= Celso-Ramón García =

American physician

Celso-Ramón García (1922 – February 1, 2004) was an American physician who specialized in reproductive endocrinology and infertility. He oversaw early clinical trials of the first oral contraceptive pill in Puerto Rican women and later became a professor of human reproduction at the University of Pennsylvania.

==Early life==
Celso-Ramón García was born in 1922 to Spanish immigrants in New York City. He completed an undergraduate degree in chemistry at Queens College and then a medical degree at SUNY Downstate Medical Center, graduating in 1945. After an internship at Norwegian Hospital in Brooklyn, he served in the U.S. Army Medical Corps for two years, working at Valley Forge General Hospital in Phoenixville, Pennsylvania, and at Ladd Air Force Base in Fairbanks, Alaska. In 1948 he returned to Brooklyn, where he completed his residency in obstetrics and gynecology at Cumberland Hospital.

==Career==
In 1953, due to a lack of academic positions in the U.S., García moved to Puerto Rico to take up a position as assistant professor of obstetrics and gynecology at the University of Puerto Rico's newly established medical school. Soon afterwards he was introduced to Gregory Pincus, who with John Rock was preparing to commence clinical trials of the first oral contraceptive pill. Pincus recruited García to oversee the trials of the pill in Puerto Rico, while Rock arranged for García to commence a fellowship in infertility at the Free Hospital for Women in Brookline, Massachusetts. He soon moved to Boston to work at Harvard Medical School with Rock, commuting frequently to Puerto Rico to manage the contraceptive pill trials. Rock and García moved their practice briefly to Faulkner Hospital before returning to the Free Hospital for Women. García was hired by Pincus as a senior scientist at the Worcester Foundation for Biomedical Research in 1960 and became chief of the infertility clinic at Massachusetts General Hospital in 1962. Although the Puerto Rican oral contraceptive trials had finished by this time, García continued to visit Puerto Rico regularly to perform post-trial surveillance on women who had participated in the trial and through this process published important research on long-term side effects of the pill and how well it was accepted by patients.
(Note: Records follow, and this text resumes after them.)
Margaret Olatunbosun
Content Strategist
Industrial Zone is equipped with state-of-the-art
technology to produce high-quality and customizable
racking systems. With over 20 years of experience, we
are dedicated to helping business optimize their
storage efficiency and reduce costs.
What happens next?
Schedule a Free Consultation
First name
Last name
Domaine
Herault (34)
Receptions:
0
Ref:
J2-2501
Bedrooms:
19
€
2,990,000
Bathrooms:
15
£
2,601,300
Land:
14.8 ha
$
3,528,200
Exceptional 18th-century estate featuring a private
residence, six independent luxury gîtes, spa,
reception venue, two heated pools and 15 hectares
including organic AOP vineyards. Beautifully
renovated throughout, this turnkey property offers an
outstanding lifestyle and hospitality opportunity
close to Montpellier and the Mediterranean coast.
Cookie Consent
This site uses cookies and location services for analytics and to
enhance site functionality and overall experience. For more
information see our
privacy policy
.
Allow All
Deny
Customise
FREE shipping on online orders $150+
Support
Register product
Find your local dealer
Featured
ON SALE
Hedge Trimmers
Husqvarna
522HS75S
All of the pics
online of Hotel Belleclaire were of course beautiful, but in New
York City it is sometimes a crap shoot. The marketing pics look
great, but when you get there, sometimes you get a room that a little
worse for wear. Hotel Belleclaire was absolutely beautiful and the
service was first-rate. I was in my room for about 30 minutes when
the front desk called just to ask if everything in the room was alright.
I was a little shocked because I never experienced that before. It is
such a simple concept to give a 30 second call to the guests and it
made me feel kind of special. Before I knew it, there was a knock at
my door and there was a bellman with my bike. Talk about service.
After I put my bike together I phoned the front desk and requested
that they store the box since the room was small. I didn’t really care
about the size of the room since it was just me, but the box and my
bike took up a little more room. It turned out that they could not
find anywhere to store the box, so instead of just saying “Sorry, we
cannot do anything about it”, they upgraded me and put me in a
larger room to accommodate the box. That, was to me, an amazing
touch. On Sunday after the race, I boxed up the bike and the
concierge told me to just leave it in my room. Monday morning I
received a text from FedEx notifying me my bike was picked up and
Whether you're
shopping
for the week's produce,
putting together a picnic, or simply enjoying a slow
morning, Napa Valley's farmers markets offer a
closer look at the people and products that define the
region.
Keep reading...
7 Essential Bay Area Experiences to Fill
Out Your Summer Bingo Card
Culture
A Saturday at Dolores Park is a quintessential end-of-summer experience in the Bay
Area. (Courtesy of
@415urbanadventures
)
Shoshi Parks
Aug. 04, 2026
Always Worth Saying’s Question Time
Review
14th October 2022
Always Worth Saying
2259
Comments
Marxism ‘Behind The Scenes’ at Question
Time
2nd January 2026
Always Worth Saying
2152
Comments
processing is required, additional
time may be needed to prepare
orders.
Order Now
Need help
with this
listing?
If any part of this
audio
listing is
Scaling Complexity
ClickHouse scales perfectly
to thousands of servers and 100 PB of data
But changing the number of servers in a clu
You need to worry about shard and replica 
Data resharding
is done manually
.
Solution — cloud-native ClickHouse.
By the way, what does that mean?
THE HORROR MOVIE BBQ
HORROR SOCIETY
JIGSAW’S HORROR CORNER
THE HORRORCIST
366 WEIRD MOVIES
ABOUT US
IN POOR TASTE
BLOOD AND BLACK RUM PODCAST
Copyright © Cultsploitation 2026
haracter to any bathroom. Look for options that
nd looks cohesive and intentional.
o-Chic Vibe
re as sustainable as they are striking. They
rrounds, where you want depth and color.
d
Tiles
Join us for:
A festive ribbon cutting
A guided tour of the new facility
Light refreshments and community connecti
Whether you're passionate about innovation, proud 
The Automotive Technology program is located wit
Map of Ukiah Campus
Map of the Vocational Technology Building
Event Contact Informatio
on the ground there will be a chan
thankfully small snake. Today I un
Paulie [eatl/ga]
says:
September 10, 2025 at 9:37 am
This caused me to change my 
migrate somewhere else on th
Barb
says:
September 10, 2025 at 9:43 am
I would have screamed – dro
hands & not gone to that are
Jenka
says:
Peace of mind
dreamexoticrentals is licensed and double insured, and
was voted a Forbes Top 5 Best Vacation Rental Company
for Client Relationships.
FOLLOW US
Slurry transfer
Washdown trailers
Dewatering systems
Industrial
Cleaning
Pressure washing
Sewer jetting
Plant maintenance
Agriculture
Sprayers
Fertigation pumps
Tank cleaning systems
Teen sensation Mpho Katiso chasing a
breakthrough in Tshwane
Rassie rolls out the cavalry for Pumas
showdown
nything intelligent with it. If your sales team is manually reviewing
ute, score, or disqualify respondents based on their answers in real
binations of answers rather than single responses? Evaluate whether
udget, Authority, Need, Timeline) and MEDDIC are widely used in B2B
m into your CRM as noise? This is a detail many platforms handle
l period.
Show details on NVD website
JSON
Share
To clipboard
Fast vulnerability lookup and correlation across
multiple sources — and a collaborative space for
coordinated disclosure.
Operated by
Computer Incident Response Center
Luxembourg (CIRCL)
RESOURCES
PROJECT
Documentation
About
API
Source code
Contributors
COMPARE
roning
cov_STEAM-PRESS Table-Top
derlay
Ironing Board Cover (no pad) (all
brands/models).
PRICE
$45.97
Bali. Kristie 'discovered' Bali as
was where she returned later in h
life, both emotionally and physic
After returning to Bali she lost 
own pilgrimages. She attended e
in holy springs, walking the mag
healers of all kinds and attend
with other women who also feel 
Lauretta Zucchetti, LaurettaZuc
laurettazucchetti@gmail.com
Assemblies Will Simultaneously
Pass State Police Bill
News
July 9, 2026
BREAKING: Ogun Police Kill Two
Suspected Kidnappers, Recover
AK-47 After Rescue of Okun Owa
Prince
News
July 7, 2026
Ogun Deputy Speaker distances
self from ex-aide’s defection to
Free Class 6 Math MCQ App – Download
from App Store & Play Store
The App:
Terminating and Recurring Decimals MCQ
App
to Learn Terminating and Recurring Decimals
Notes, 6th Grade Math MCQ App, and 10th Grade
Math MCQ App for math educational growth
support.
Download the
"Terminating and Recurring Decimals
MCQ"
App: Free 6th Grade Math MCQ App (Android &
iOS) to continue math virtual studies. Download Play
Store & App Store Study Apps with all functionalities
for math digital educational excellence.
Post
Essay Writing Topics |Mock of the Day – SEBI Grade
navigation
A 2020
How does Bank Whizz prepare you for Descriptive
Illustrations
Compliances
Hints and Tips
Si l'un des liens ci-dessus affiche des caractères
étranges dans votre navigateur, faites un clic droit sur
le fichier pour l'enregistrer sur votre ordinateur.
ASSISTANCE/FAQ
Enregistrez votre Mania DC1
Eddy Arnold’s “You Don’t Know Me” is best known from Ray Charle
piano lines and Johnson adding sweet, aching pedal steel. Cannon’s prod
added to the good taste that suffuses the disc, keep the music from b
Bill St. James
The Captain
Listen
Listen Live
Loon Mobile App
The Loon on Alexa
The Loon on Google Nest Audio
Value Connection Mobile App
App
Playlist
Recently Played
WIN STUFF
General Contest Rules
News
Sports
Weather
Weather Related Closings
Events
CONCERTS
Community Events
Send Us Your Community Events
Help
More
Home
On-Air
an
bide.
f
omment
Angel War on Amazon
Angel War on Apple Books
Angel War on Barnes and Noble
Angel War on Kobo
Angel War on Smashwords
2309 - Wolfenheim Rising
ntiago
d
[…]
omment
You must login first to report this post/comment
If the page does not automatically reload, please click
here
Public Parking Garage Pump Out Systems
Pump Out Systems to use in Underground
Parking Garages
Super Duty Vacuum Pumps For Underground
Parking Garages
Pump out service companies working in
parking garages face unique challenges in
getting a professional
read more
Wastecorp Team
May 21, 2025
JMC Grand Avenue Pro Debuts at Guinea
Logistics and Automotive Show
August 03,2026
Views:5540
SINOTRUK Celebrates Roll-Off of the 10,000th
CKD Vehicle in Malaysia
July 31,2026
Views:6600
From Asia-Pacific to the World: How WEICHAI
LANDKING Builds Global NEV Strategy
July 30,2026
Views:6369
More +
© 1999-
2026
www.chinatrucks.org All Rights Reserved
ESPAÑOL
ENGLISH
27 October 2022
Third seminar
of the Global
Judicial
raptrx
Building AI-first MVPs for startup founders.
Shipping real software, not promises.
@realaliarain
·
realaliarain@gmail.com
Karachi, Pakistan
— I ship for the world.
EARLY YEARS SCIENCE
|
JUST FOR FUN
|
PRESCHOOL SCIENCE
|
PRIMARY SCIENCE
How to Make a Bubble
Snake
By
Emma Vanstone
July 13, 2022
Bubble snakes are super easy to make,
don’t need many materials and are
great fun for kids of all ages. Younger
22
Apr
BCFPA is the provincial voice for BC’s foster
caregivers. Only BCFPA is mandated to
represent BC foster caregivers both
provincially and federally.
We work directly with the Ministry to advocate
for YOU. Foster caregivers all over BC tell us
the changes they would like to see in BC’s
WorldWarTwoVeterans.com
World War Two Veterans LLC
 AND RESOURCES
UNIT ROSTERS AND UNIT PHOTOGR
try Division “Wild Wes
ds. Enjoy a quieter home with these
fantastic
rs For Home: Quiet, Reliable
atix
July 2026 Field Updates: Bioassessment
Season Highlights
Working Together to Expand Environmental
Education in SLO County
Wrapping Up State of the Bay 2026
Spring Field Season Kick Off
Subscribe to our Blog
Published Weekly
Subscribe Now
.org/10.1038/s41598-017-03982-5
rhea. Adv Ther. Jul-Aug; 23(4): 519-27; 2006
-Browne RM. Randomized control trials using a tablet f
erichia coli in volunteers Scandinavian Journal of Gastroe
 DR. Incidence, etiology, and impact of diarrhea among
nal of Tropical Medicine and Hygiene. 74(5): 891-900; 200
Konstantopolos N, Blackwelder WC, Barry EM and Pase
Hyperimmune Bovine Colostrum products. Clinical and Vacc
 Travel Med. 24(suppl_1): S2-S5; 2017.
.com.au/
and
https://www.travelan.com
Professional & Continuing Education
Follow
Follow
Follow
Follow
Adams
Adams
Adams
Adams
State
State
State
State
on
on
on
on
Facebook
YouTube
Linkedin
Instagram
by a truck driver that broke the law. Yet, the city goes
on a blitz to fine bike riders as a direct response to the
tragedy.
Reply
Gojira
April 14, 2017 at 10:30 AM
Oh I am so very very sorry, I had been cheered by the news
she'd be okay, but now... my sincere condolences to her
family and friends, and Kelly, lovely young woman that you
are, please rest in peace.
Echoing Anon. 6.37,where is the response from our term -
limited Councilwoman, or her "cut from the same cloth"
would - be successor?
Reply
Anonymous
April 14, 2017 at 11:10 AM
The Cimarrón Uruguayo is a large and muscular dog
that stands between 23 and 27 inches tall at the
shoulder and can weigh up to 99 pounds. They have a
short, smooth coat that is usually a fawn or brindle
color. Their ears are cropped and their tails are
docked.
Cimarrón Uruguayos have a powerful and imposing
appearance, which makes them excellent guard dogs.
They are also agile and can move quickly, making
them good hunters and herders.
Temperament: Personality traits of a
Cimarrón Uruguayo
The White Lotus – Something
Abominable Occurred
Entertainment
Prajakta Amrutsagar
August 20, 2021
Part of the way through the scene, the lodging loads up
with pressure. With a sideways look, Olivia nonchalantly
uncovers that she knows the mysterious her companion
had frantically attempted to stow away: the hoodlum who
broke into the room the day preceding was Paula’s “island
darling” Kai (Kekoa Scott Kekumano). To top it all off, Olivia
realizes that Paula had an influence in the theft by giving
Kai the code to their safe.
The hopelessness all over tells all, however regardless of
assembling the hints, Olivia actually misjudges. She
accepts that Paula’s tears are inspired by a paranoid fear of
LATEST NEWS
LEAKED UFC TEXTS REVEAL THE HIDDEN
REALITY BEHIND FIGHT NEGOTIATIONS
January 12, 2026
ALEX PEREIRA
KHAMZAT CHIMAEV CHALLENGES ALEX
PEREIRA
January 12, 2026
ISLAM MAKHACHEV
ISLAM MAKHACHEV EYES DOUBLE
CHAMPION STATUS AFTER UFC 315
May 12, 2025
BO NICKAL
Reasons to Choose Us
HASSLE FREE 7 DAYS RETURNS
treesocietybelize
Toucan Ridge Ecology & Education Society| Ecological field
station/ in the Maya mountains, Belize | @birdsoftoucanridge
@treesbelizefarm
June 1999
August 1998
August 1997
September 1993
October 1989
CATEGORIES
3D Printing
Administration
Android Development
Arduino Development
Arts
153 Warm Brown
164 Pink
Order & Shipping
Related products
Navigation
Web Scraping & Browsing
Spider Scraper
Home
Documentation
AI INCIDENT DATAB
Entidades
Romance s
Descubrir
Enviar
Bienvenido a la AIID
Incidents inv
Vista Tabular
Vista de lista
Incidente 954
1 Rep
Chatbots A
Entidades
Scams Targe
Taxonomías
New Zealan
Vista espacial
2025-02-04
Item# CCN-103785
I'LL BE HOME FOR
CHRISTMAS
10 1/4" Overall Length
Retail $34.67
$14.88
García left Boston for Pennsylvania in 1965, when he was appointed chair of the obstetrics and gynecology department at the University of Pennsylvania. In Pennsylvania, he pioneered what he called "conservational surgery" for fallopian tube defects, which in the pre-IVF era was the only fertility-preserving treatment for women with tubal disease. After a sabbatical in Germany with Kurt Semm, García established one of the first programs for minimally invasive laparoscopic surgery in the United States. He also used a novel approach to prevent intra-abdominal adhesions: intraperitoneal corticosteroids and antihistamines. He served on the faculty of the University of Pennsylvania for 39 years, ultimately in the position of William Shippen, Jr. Professor of Human Reproduction.

==Affiliations==
García served as president of the American Society for Reproductive Medicine, the American Association of Planned Parenthood Physicians, the National Medical Committees of Planned Parenthood of America, and the Society of Reproductive Surgeons. He was a fellow of the American College of Surgeons.

==Death==
García died from cardiovascular disease on February 1, 2004, in Boston, four weeks after his wife, Shirley Stoddard, had died. The Celso-Ramón García Professorship of Obstetrics & Gynecology was established at the Perelman School of Medicine at the University of Pennsylvania in 1994.